The director's approach to this drama, which is clouded by the shadow of death and also raises questions of sexual identity, is baroque and in the tone of love. For we are in the middle of the desert, in northern Chile in 1982, in the deepest isolation. Just a stone's throw from a mining hamlet of deprived shacks stands Alaska House, a cabaret where crossdressers live: the leader Boa (the charismatic Paula Dinamarca), the very seductive Flamingo (the excellent Matías Catalan), Eagle, Lioness, Star, Piranha and Chinchillas. Then there's Lidia (Tamara Cortes), an 11-year-old abandoned child adopted by Pink Flamingo and all the other members of this very eccentric "family", who, between swimming and shows full of frills, don't hesitate to pull their punches, if necessary, in an exclusively male and very rough environment.

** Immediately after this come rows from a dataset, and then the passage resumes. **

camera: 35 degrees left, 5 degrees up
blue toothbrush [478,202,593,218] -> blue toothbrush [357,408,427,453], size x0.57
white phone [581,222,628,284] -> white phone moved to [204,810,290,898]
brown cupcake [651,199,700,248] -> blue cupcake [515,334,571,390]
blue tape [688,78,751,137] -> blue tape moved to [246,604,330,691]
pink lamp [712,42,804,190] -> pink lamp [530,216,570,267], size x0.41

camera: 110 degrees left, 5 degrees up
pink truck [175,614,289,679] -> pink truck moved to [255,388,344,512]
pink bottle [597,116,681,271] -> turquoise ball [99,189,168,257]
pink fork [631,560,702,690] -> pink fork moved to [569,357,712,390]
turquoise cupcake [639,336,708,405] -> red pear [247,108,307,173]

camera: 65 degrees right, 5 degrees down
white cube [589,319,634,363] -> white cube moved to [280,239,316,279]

"The plague will infect you." Ignorance and guilt, fear and cowardice have given rise to a local legend: miners are said to fall ill when they meet the gaze of the House's inhabitants. Bodies are burnt, eyes are blindfolded, paranoia and insults reign, but nothing can be done about the passion between Yovani (Pedro Muñoz) and Flamingo or between Clemente (Luis Tato Dubo) and Boa. However, when there are hunters and prey, ‘blood and semen’, death and love intertwine in the dark corners of the lagoon. And young Lidia tries to make sense of it all, supported by her young friend Julio (Vicente Caballero)...

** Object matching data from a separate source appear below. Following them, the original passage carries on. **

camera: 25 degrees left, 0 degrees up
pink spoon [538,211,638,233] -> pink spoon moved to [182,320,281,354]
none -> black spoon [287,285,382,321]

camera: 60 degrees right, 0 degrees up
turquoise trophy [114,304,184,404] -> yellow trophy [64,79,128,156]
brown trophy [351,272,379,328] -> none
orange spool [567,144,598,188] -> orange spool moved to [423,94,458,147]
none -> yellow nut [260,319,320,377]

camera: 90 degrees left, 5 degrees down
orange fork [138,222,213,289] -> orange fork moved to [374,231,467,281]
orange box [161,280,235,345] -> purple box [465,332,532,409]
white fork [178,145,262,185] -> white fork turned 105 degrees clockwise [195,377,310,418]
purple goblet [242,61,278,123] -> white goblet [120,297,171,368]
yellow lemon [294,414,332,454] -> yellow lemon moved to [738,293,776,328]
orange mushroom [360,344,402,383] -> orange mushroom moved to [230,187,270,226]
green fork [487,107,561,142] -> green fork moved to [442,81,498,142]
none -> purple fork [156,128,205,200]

“I'm going to tell you what I know and you're going to imagine it.” By infusing his film with a pre-adolescent girl's quest for explanations and truth, Diego Céspedes invents his own cinematic territory, halfway between raw realism tinged with the western atmosphere and theatrical surrealism, all set against a sumptuous natural backdrop with a beautiful score by Florencia di Concilio. It's an aesthetic that adds to the appeal of a film whose allegorical dimension isn't exactly revolutionary, but which lives up to its promise as a daring crossover and a tribute to the rebellious, loving spirit (despite the suffering) of a close-knit community: “I may be a whore, a thief, a liar, but I'll never be a deserter”.
The Mysterious Gaze of the Flamingo was produced by Quijote Fims and Les Valseurs, co-produced by Arte France Cinéma, Weydemann Bros, Irusoin and Wrong Men. Charades will handle international sales.